Company Spotlight: ALSA Ventures
Ahead of the LSX Investival Showcase Europe 2025 we interviewed ALSA Ventures Investment Director Katie Sunnucks to find out more about their investment strategy and their plans for the future.

Meet Investment Director Katie Sunnucks
As Investment Director at ALSA Ventures, can you share an overview of your role and how your firm’s investment strategy is driving innovation in the life sciences and healthcare sectors?
At ALSA Ventures, my main focus is on portfolio management and company creation, helping to translate strong mechanistic science into lean, value-inflecting clinical programs. Our approach is deliberately capital-efficient, we identify promising assets with compelling biology, build focused NewCos around them, and design development plans that reach proof-of-concept with disciplined use of capital.
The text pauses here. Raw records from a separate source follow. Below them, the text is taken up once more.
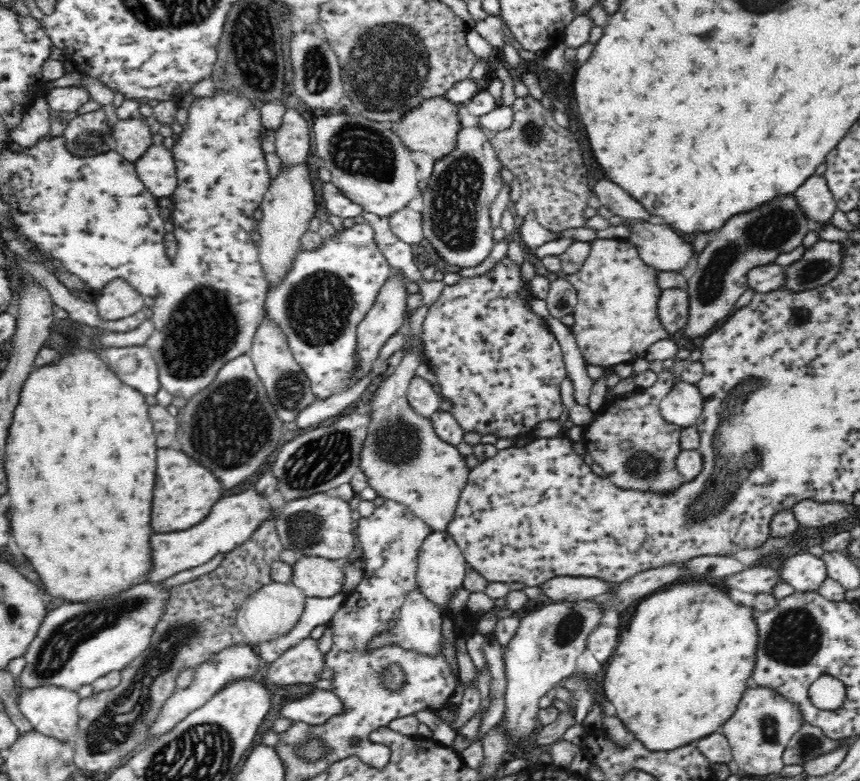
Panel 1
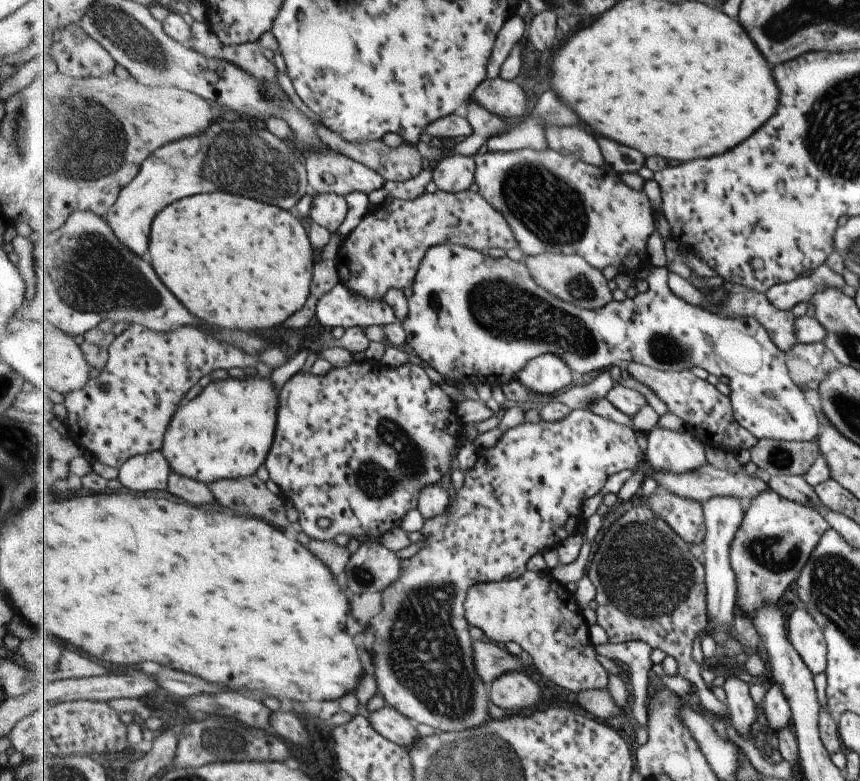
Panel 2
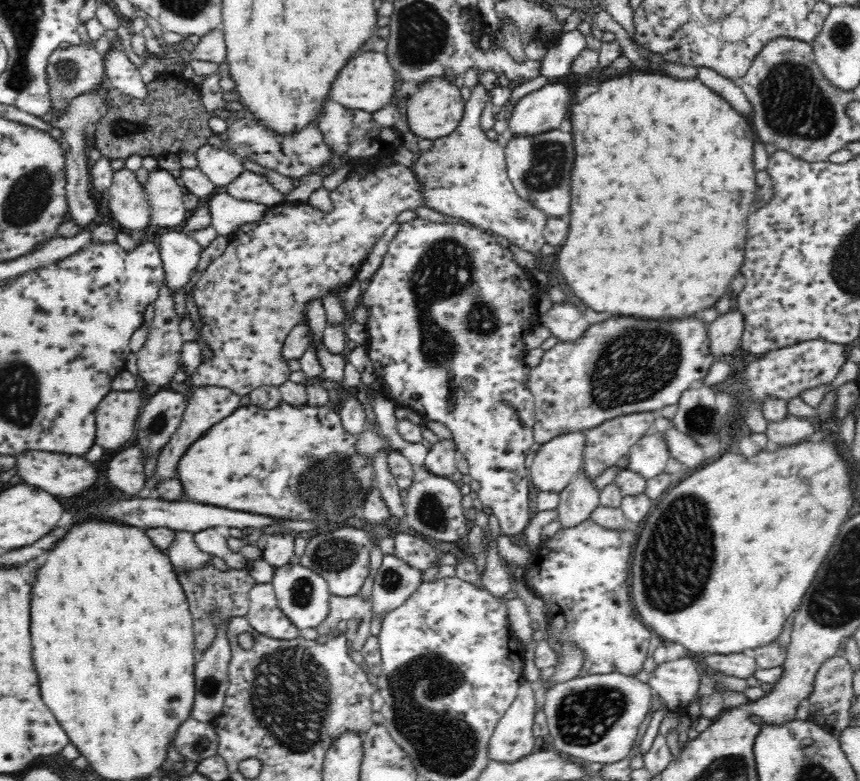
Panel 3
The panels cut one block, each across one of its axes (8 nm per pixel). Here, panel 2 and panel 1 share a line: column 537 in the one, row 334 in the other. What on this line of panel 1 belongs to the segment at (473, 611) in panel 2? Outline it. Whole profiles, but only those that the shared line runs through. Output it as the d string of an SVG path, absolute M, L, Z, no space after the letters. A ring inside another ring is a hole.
M598 237L589 243L590 250L580 270L564 276L577 290L577 303L572 310L574 324L570 327L571 332L576 338L586 366L590 364L605 370L617 364L632 364L638 359L644 359L646 350L654 342L668 339L670 336L657 318L656 306L661 290L656 285L656 269L640 258L636 247L628 240Z

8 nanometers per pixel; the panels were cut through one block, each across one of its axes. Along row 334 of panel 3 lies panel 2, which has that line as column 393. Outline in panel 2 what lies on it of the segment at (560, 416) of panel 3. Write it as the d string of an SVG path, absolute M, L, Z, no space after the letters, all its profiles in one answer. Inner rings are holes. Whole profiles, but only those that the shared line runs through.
M573 409L567 418L555 422L541 419L536 423L523 423L509 429L496 442L493 447L478 448L477 462L470 468L464 479L463 486L458 489L457 494L452 498L450 505L445 512L424 521L421 532L425 536L424 547L421 547L411 558L404 559L400 577L382 592L383 610L381 616L371 620L371 632L375 634L373 642L373 656L375 656L375 668L372 675L375 676L378 695L384 700L385 704L396 708L412 722L430 725L436 731L460 731L470 729L485 724L487 720L487 708L489 708L490 696L485 692L486 684L479 676L475 659L473 638L469 634L469 621L466 619L465 601L468 592L479 583L502 581L503 579L516 579L527 572L527 562L535 556L542 554L547 548L561 546L565 539L579 533L581 520L583 520L583 502L595 494L599 494L609 476L621 472L621 470L637 470L645 462L645 452L637 444L635 428L629 425L619 424L617 421L609 420L594 413L591 409Z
What are some of the most pressing challenges in the life sciences industry that ALSA Ventures is focused on solving through its investments, and how do you approach these issues?
One of the biggest challenges in biotech is the inefficiency of early clinical execution. Often timelines are long, budgets are inflated, and studies often fail to generate decisive data. At ALSA, we tackle this by designing trials that are data-driven, operationally lean and closely collaborate with CRO partners to ensure as efficient execution as possible. We build fit-for-purpose infrastructures around each program, allowing us to maximise information per dollar spent. This disciplined execution allows our companies to reach meaningful human data faster, de-risking development and preserving capital for what matters most, proving the biology works.
When evaluating life sciences companies for investment, what key factors or criteria do you prioritise, and how do these align with ALSA Ventures’ mission to support groundbreaking healthcare solutions?
Core areas that we focus on when evaluating an opportunity include a strong mechanistic rationale, a clear translational path, and a credible route to market or partnership. We prioritise opportunities where biology is human-relevant, where the clinical design can efficiently test the hypothesis, and where there’s tangible commercial or strategic interest. This discipline aligns with our mission to deliver meaningful patient impact and durable value creation.
The life sciences investment landscape is undergoing significant transformation. What trends or emerging technologies are you most excited about, and how do you see ALSA Ventures contributing to the future of the sector?
I’m particularly encouraged by the momentum we’re starting to see in women’s health, an area that has been chronically underfunded but is now attracting real scientific and investor attention. Advances in reproductive biology, hormonal modulation, and neuroendocrine research are opening new therapeutic frontiers, from fertility and menopause to complex gynecological conditions. At ALSA, we see this as a major opportunity to back science-led innovation that addresses genuine unmet need.
Looking ahead, what is your vision for the future of life sciences investments, and how do you hope ALSA Ventures will play a role in advancing medical innovation and addressing global healthcare challenges?
I see ALSA continuing to lead in building data-driven, capital-disciplined companies that can deliver clinically meaningful results without excessive spend. Our vision is to be a catalyst for translational progress, bringing together our collective experience across clinical development, science, strategy, and capital to accelerate therapies and create value for both investors and patients.